» Supplied passage:
BEGIN
The measure, known as real median household income includes a range of income, like paychecks, dividends, rents, profits, alimony, child support and government benefits like social security, disability, workers compensation and unemployment. Produced through an annual survey of roughly 100,000 American households, it’s a closely watched, inflation-adjusted, ballpark figure of how a “typical” American household’s financial situation has developed over the year.

And from the statistical point of view, things have really been on the upswing. The 2016 increase, follows a 5.2 percent increase in median household income in 2015, which was was the largest on records that stretched back a half century. Since 2012, when incomes fell to their lowest recent level, they’ve risen 10.7 percent. Some 2.2 million Americans gained full-time, full-year work last year. The poverty rate fell to 12.7 percent, effectively back to where it was before the Great Recession. All good things.
END
» Task instructions:
• A. The household income passage says roughly how many American households the annual survey covers. How many?
• B. Write out the household income passage from "The measure, known" to "over the year.", substituting "wages" for "paychecks".

» Items from a dataset:
BEGIN
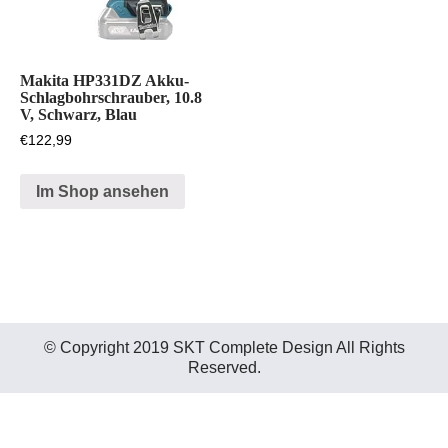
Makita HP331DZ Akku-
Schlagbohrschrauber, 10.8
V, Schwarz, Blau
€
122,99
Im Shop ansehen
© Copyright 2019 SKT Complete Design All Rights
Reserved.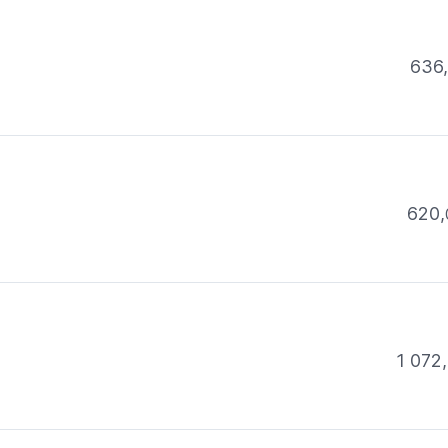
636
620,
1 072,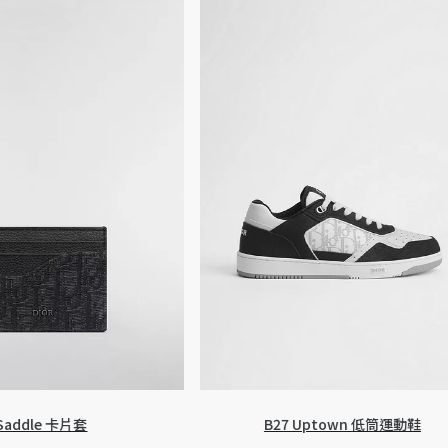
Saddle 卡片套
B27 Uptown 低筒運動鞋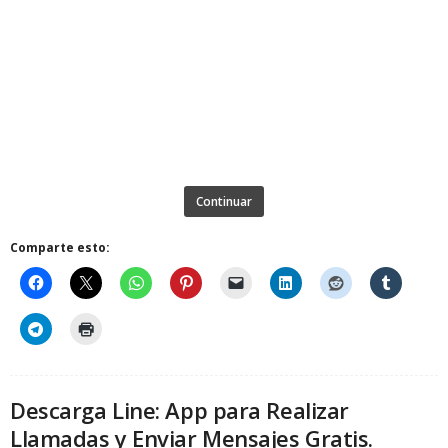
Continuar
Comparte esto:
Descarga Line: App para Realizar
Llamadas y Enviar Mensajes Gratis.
END
BEGIN
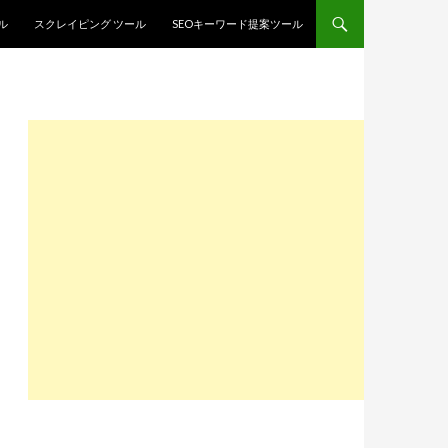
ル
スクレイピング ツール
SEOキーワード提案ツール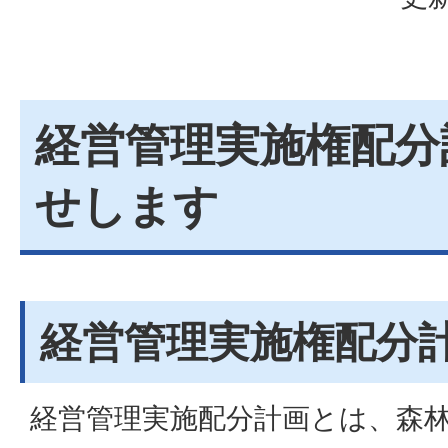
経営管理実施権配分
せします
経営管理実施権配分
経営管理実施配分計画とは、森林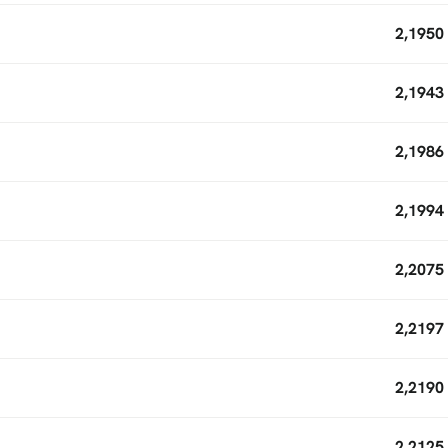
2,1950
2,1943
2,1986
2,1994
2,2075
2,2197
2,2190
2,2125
END
» Task solutions:
• A. Roughly 100,000 American households.

• B.
The measure, known as real median household income includes a range of income, like wages, dividends, rents, profits, alimony, child support and government benefits like social security, disability, workers compensation and unemployment. Produced through an annual survey of roughly 100,000 American households, it’s a closely watched, inflation-adjusted, ballpark figure of how a “typical” American household’s financial situation has developed over the year.